Once upon a time, Guillebeau was jetting to a new country most months of the year. Now, with his other gigs he has relegated the big travels to about a month a year. According to him one of the biggest things with booking super cheap airfare is just keeping your eyes peeled at all times. Like any of us, airlines make mistakes sometimes on prices — that’s when you pounce. Guillebeau says that if you spot an airfare that looks way too low, you should book it immediately at that rate. Airlines almost always will honor the rate that had been posted.
(He’s also found that US-based airlines consistently tend to have the best promotions and policies.)
Guillebeau says you can make travel cost as much you want it to but he personally feels comfortable planning to spend $1000 a month when traveling long term. He knows that people can and have done big trips on less and of course more but has found that figure is what works for him. “The point is to figure out what works for you and do that,” he says.

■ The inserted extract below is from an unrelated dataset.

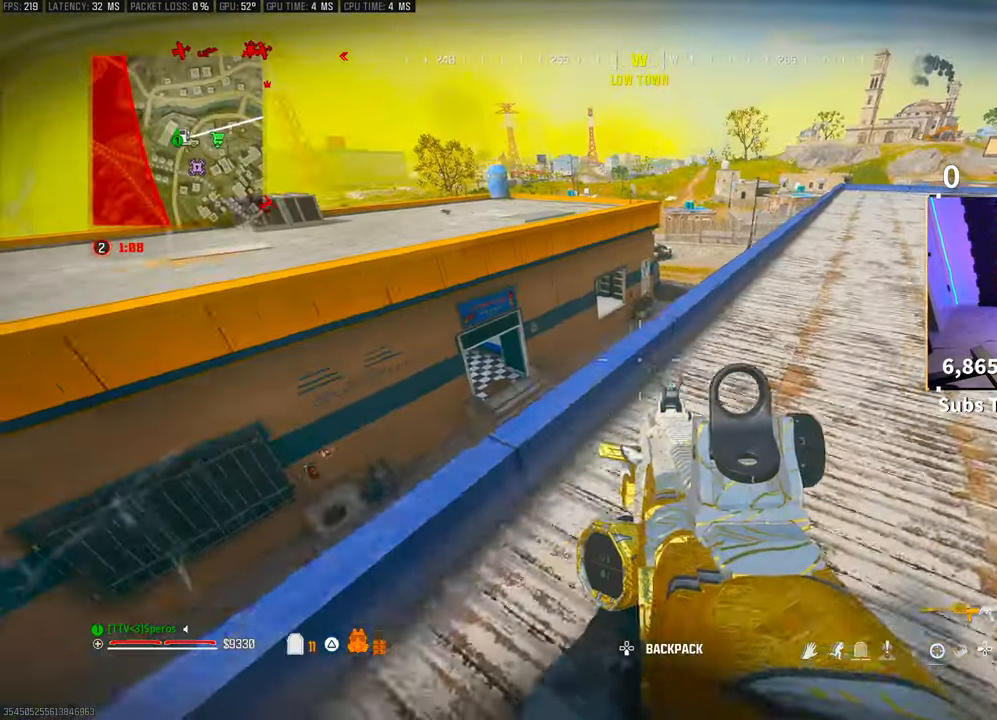
{"buttons": ["CROSS"], "left_stick": "up-right", "right_stick": "center", "events": [[350, "right_stick", "up-right"], [400, "L3", "down"], [400, "right_stick", "center"], [483, "CROSS", "down"], [500, "L3", "up"]]}
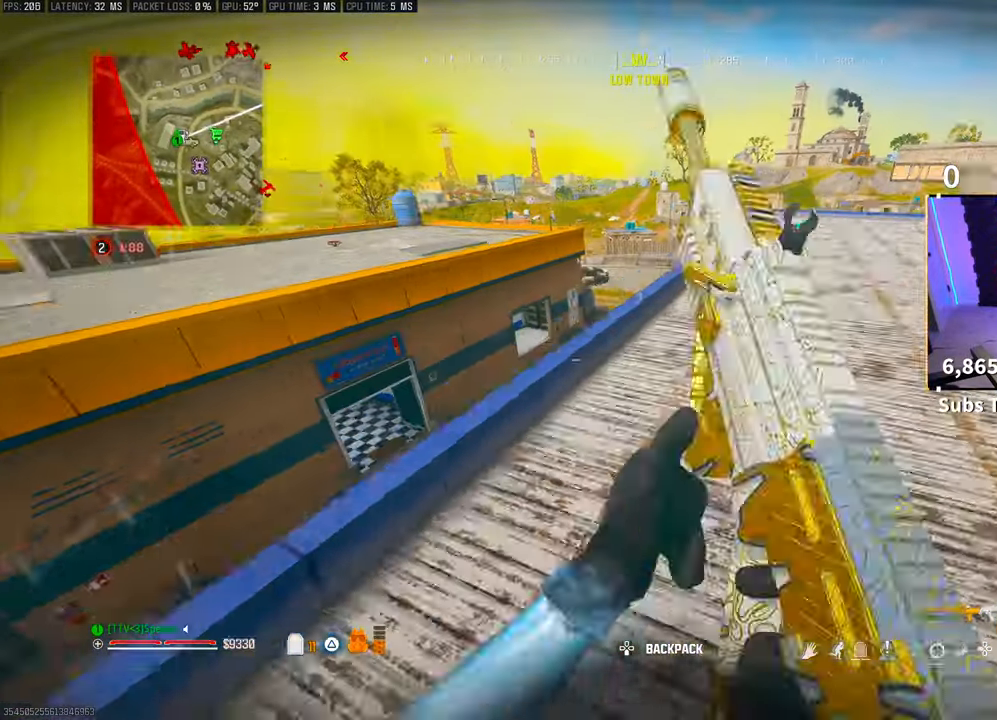
{"buttons": [], "left_stick": "up-right", "right_stick": "center", "events": [[83, "CROSS", "up"], [150, "TRIANGLE", "down"], [233, "TRIANGLE", "up"], [283, "TRIANGLE", "down"], [350, "TRIANGLE", "up"]]}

If you’re getting out of the country you will be engaging in air travel and Guillebeau found an interesting way to beef up airline miles before even stepping foot in the airport: credit cards. He had been using one or two a year that gave airline bonuses with spending, but went hog wild and applied for as many of the sort as he could one year. He says people had warned against it — that it would ruin his credit. But, he accumulated nearly 300,000 miles immediately and his credit score actually went up by years end. Of course, the only way to make that work is responsible spending. No Ferrari leases.
Guillebeau stresses that it’s important not to get too wrapped up in all the details surrounding your moves but to focus on making your trips the best they can be for you.